When to apologize and when not to
The question was:
“Should I apologize when I make a mistake at work, and if so, how? If not, what should I do instead? I notice I am apologizing for mistakes that are mostly my responsibility, but not only, and that nobody else is apologizing.”
The hard thing about apology is some people do it, and some don’t. Some are comfortable making mistakes and being imperfect, others are not. But done thoughtfully apology is a powerful way to build trust.
So first – why not to apologize unless absolutely necessary
– Some men (and some women, although fewer) see it as a sign of weakness and will use it against you, bringing up your ownership of a mistake to weaken you in the future.

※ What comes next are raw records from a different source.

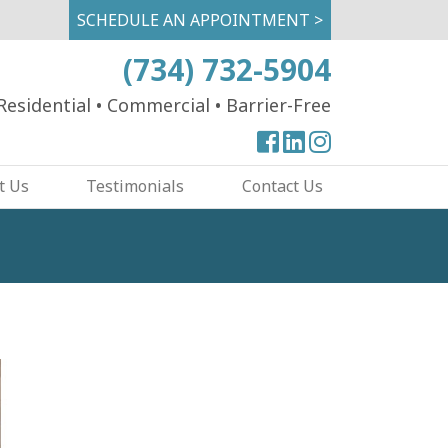
SCHEDULE AN APPOINTMENT >
(734) 732-5904
Residential
•
Commercial
•
Barrier-Free
View
View
View
our
our
our
t Us
Testimonials
Contact Us
Facebook
Facebook
Instagram
Page
Page
Page
Image
Slide:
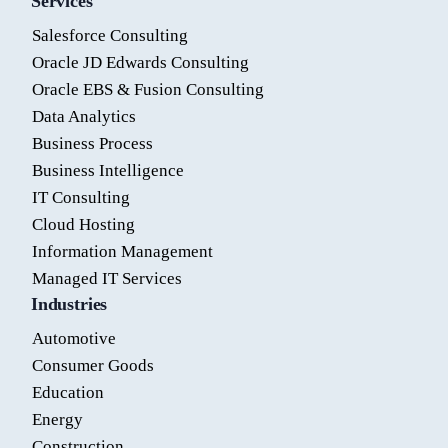
Services
Salesforce Consulting
Oracle JD Edwards Consulting
Oracle EBS & Fusion Consulting
Data Analytics
Business Process
Business Intelligence
IT Consulting
Cloud Hosting
Information Management
Managed IT Services
Industries
Automotive
Consumer Goods
Education
Energy
Construction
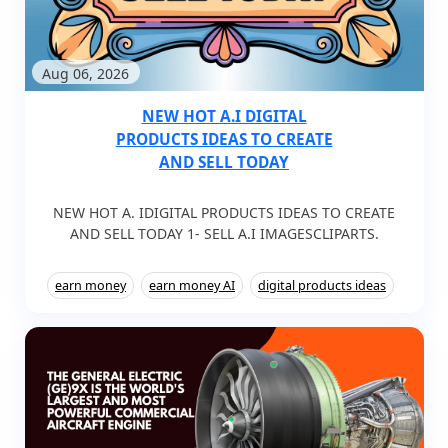
Aug 06, 2026
NEW HOT A.I DIGITAL
PRODUCTS IDEAS TO CREATE
AND SELL TODAY
NEW HOT A. IDIGITAL PRODUCTS IDEAS TO CREATE
AND SELL TODAY 1- SELL A.I IMAGESCLIPARTS.
earn money
earn money AI
digital products ideas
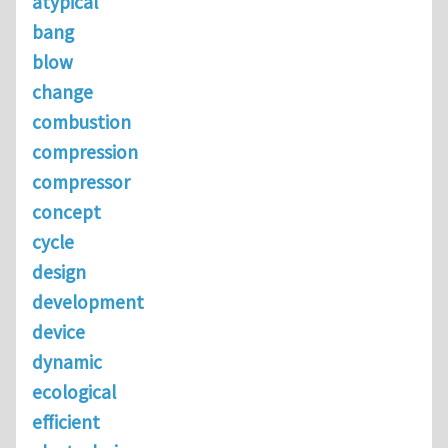
atypical
bang
blow
change
combustion
compression
compressor
concept
cycle
design
development
device
dynamic
ecological
efficient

Be conscious of when, where and to whom you apologize.
– If you are trying to manipulate or being insincere to achieve some other end then you will erode trust because most people can tell when you are insincere.
– If you are not the one who made the mistake. Again, not dealing in the truth erodes trust, even if you are trying to show you will own problems. Don’t throw someone else under the bus, but don’t step in and apologize if it is not your mistake because it may also be used to undermine you in the future as someone who can themselves be thrown under the bus.
The bottom line is mistakes are a normal part of learning. If you make a mistake admit it, see if you need to fix it, and move on. Don’t apologize unless someone else is hurt by your mistake. Don’t apologize unnecessarily, or profusely.
But then again, why apology is powerful
– Owning your mistakes openly builds trust, so if you have hurt or inconvenienced someone then take the time to apologize and try to do it one-on-one so you can be sincere and open.
– It takes courage to apologize which is why so many people don’t. You make yourself vulnerable when you do, but being strong enough to admit your imperfections (within reason) will make you a more compelling leader. Being authentic is a very powerful way to lead.
– The people who can’t admit their mistakes have a huge issue building trust as leaders. Too many times I have heard the comment “well s/he can’t admit when s/he’s wrong so s/he’ll make it someone else’s problem.”
These examples are all internal, but the one area where you need to be courageous and ready to take ownership is with customers. Your customers often need to hear from someone senior that you recognize a mistake has been made and you are going to fix it or make sure it gets fixed. If you are the senior person in the room and your company has made an error or let a customer down then own it, whether or not you are directly responsible.
In the end it is important to be thoughtful about how and when you apologize so your apology is both authentic and appropriate for your level of ownership of the issue. And make sure you do apologize when you own a problem and you don’t become one of those people who can never admit their mistakes.